**Supplied text**
▼

Earlier someone asked about the Aztecs.  (Mayans, Incas, all different peoples from the South Americas, yet usually lumped together.)  Case in point.  The view we have of them has evolved.  Once it was thought they were a peaceful agrarian peoples.  Many held their society up a ideolize gem.  For a long while, least in the old books on them, they seemed to do little wrong.  In fact, if my imp of memory serves, some even went so far as to equate them with the Utopian "Atlantean" ideal.

What's that have to do with anything?

Read on.


Quote from: Tony Irwin
For example:
I design a Viking game, and fill it with gods and demons of the sea. The eternal war they engage in is manifested through tide movements and storms. Worshiping a god is done in order to earn safe passage on the sea.

Now in a game where there are no gods, but communities evolve religions to meet their own needs, this seems very acceptable. It fits the kind of model that you described for an agrarian community's religion.

On the other hand, if I start from the idea that gods and demons will be real in my game, would they really be concerned about tides, storms, and sailing boats? If there are real gods then wouldn't they most likely force a system of worship upon the Vikings, one that doesn't even address the Viking's concerns about safety at sea.


Good quetion.

Simplex answer:  As game designer if you want the gods to do that, then, sure.  You write it up.  Flesh it out.  And so it is.

Most myths have gods that seem to be wanting to do just this, impose some form of subservient system upon humanity, or gods who just dislike us altogether (Enlil, Lilith) or seem to think we are playthings (Coyote, Puck) and may even want to be rid of us.


Slightly more convuluted answer:

In the Popul Vuh-- Mayan Book of the Dawn of Life--  being a book that supposidly details their myths, it is interesting to see that most deities seem to be even more directly associated with forces of nature than are the Greco-Roman deities.  Or are they?

(Did you really really want citations?  Honestly, they could fill pages.)

We have an imperfect understanding of these ancient cultures.  We have jiggsaw pieces, but no idea what the puzzle looks like yet, being human, we have tried to find a pattern in the bits and pieces we do have.  Though the same could be said of how religion function in the classical antiquity as well.  So what does that mean?

Nothing, unless you want it to.

You, as a game designer, are not constricted by any of this.  You are, quite literally, molding your world, and its inhabitants, out of clay.  Yes, you are casting yourself in the role of Prime Mover.  You are Proteus, your fingers the Angels of Heaven taking up the pen and keyboard to make real in black and white the thought-form in your mind.

Just don't let this all go to your head, and don't let your head (filled with all that wonderful trivia that our heads are) get to you.

Your example is a good start.  As is Mr. Edwards (and others) input about the nature of religions and Religion.  They are, at least, food for thought.

Just remeber that your need to take the time to digest your food.


Quote from: Tony Irwin
I'm wondering if when a religion is tuned exactly to fit in with a community, that it implies that there is no supernatural basis to that religion, that the community has created their own gods on their own terms.

In a setting where the gods are real perhaps the challenge is to create a religion that is so very different in nature from what the community (and players) would want and expect, in order to show that it is a religion with a genuinely supernatural basis?


Better question is is that what you want the religion and community to reflect within the context of the game world?

▲

**Apply what you read**
**1.** Check three statements against the forum post on gods in game design: (a) the writer calls the Popul Vuh a Mayan book, (b) the writer lists Coyote and Puck as gods who force a system of worship on people, and (c) the writer claims we now understand these ancient cultures well. Answer yes or no for each, and quote the words from the post that decide it.
**2.** Carry on the forum post on gods in game design from its last sentence, keeping the same voice.

**Information provided**
▼

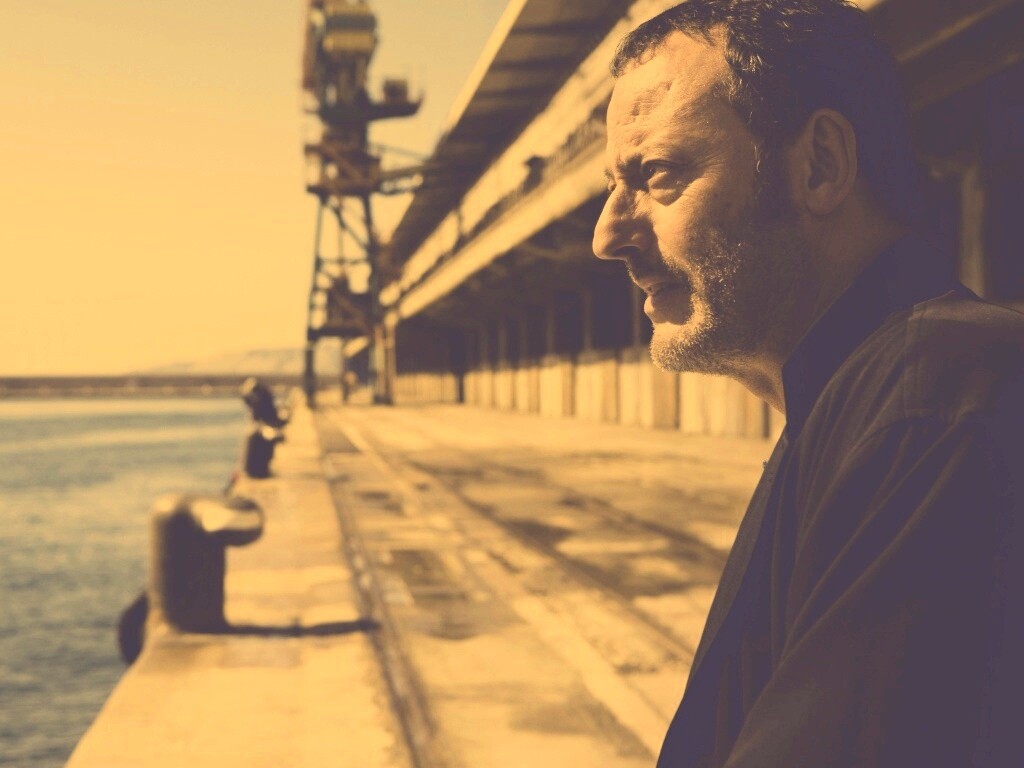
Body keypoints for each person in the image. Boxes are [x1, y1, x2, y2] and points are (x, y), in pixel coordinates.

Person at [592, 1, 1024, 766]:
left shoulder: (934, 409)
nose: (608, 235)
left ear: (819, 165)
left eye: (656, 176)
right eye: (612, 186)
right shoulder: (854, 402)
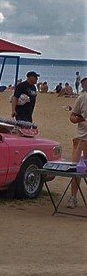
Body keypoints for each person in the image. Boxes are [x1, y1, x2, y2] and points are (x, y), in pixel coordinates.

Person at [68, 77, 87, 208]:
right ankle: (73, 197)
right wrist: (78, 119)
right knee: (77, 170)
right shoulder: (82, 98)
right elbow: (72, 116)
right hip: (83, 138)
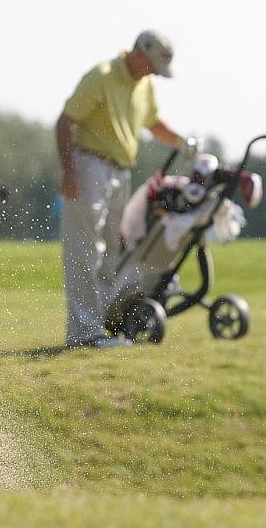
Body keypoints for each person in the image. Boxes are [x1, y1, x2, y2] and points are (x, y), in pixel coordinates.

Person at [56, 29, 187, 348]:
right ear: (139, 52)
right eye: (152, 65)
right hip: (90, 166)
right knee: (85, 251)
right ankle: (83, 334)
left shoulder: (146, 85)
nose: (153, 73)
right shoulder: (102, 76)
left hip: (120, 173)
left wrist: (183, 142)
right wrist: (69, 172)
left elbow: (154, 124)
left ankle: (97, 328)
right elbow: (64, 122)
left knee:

▲

**Outputs for the tasks**
**1.**
(a) Yes: "Mayan Book of the Dawn of Life"
(b) No: "seem to think we are playthings (Coyote, Puck)"
(c) No: "We have an imperfect understanding of these ancient cultures."

**2.**
My suggestion would be to not worry about the why's and whatfore's until after you have written up your rough draft.  Then, once you have commited your ideas to paper, or the digital media, examine what you have written with a critical eye.  You already seem to know just the sorts of hard and probing questions to ask.  But, you may forget them, so write those down as they occur as well.



Quote from: Tony Irwin
Quote from: Kester Pelagius
Even into our modern era the names applied to religious communities reflect their origins.

Consider:  The Priest is called a "Shepherd".  The communicants, meaning the congregation of the Church, are the "flock".  Most see in this only the superficial meaning of "protector" and "protected".

Yet what is the Shepherds true role, to protect the flock?

Thy rod and thy staff protect me.  I believe is the pertinent bit of verse.  (Taken from memory.)

That is the simplex answer.


I think the traditions you're referring to are based more on John 10, rather than Psalm 23, but I just know there are people out there who can easily trumph me on that (and are perhaps itching to do so) This  highlights the difficulties of religious discussion and interpretation in a forum that isn't set up for that.

Im much more interested in how would you apply your personal take on these verses to designing a game, you put it so nicely at the end of your post:

Quote
That is the beauty of fiction, be it fantasy or space opera, you can take bits and pieces from the real world, reshape them, and... well whatever you want to do that's what!

Thus you can establish that a cult or religion is either a protector of the people, or a parasite feeding off them.


Both the "protector" and "parasite" model assume that community and religion gel together succesfully. To what extent do you think that this implies that people have evolved their own religion rather than receiving it from gods that the designer intended to exist in the game world?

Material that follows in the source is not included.